▸ Task inputs
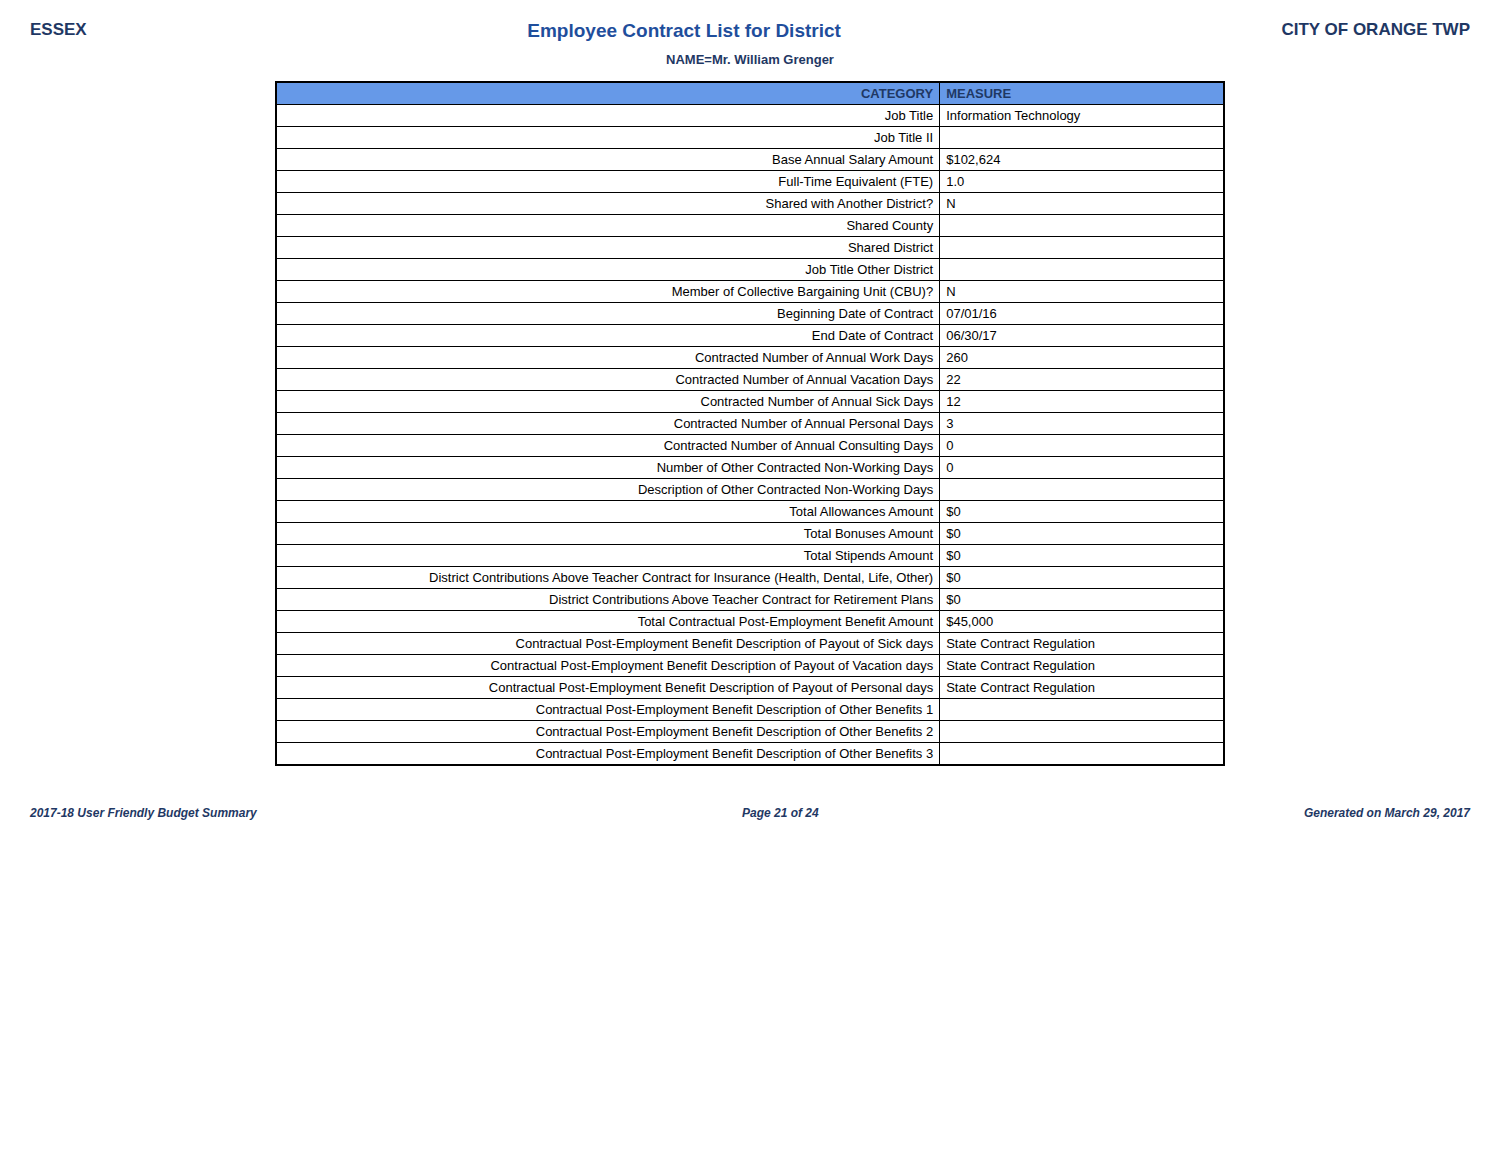ESSEX
Employee Contract List for District
CITY OF ORANGE TWP
NAME=Mr. William Grenger
| CATEGORY | MEASURE |
| --- | --- |
| Job Title | Information Technology |
| Job Title II | |
| Base Annual Salary Amount | $102,624 |
| Full-Time Equivalent (FTE) | 1.0 |
| Shared with Another District? | N |
| Shared County | |
| Shared District | |
| Job Title Other District | |
| Member of Collective Bargaining Unit (CBU)? | N |
| Beginning Date of Contract | 07/01/16 |
| End Date of Contract | 06/30/17 |
| Contracted Number of Annual Work Days | 260 |
| Contracted Number of Annual Vacation Days | 22 |
| Contracted Number of Annual Sick Days | 12 |
| Contracted Number of Annual Personal Days | 3 |
| Contracted Number of Annual Consulting Days | 0 |
| Number of Other Contracted Non-Working Days | 0 |
| Description of Other Contracted Non-Working Days | |
| Total Allowances Amount | $0 |
| Total Bonuses Amount | $0 |
| Total Stipends Amount | $0 |
| District Contributions Above Teacher Contract for Insurance (Health, Dental, Life, Other) | $0 |
| District Contributions Above Teacher Contract for Retirement Plans | $0 |
| Total Contractual Post-Employment Benefit Amount | $45,000 |
| Contractual Post-Employment Benefit Description of Payout of Sick days | State Contract Regulation |
| Contractual Post-Employment Benefit Description of Payout of Vacation days | State Contract Regulation |
| Contractual Post-Employment Benefit Description of Payout of Personal days | State Contract Regulation |
| Contractual Post-Employment Benefit Description of Other Benefits 1 | |
| Contractual Post-Employment Benefit Description of Other Benefits 2 | |
| Contractual Post-Employment Benefit Description of Other Benefits 3 | |
2017-18 User Friendly Budget Summary
Page 21 of 24
Generated on March 29, 2017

▸ What you should do
Give back the whole listing exactly as it stands. Drop every picture.

▸ Result of this task
ESSEX
Employee Contract List for District
CITY OF ORANGE TWP
NAME=Mr. William Grenger
| CATEGORY | MEASURE |
| --- | --- |
| Job Title | Information Technology |
| Job Title II | |
| Base Annual Salary Amount | $102,624 |
| Full-Time Equivalent (FTE) | 1.0 |
| Shared with Another District? | N |
| Shared County | |
| Shared District | |
| Job Title Other District | |
| Member of Collective Bargaining Unit (CBU)? | N |
| Beginning Date of Contract | 07/01/16 |
| End Date of Contract | 06/30/17 |
| Contracted Number of Annual Work Days | 260 |
| Contracted Number of Annual Vacation Days | 22 |
| Contracted Number of Annual Sick Days | 12 |
| Contracted Number of Annual Personal Days | 3 |
| Contracted Number of Annual Consulting Days | 0 |
| Number of Other Contracted Non-Working Days | 0 |
| Description of Other Contracted Non-Working Days | |
| Total Allowances Amount | $0 |
| Total Bonuses Amount | $0 |
| Total Stipends Amount | $0 |
| District Contributions Above Teacher Contract for Insurance (Health, Dental, Life, Other) | $0 |
| District Contributions Above Teacher Contract for Retirement Plans | $0 |
| Total Contractual Post-Employment Benefit Amount | $45,000 |
| Contractual Post-Employment Benefit Description of Payout of Sick days | State Contract Regulation |
| Contractual Post-Employment Benefit Description of Payout of Vacation days | State Contract Regulation |
| Contractual Post-Employment Benefit Description of Payout of Personal days | State Contract Regulation |
| Contractual Post-Employment Benefit Description of Other Benefits 1 | |
| Contractual Post-Employment Benefit Description of Other Benefits 2 | |
| Contractual Post-Employment Benefit Description of Other Benefits 3 | |
2017-18 User Friendly Budget Summary
Page 21 of 24
Generated on March 29, 2017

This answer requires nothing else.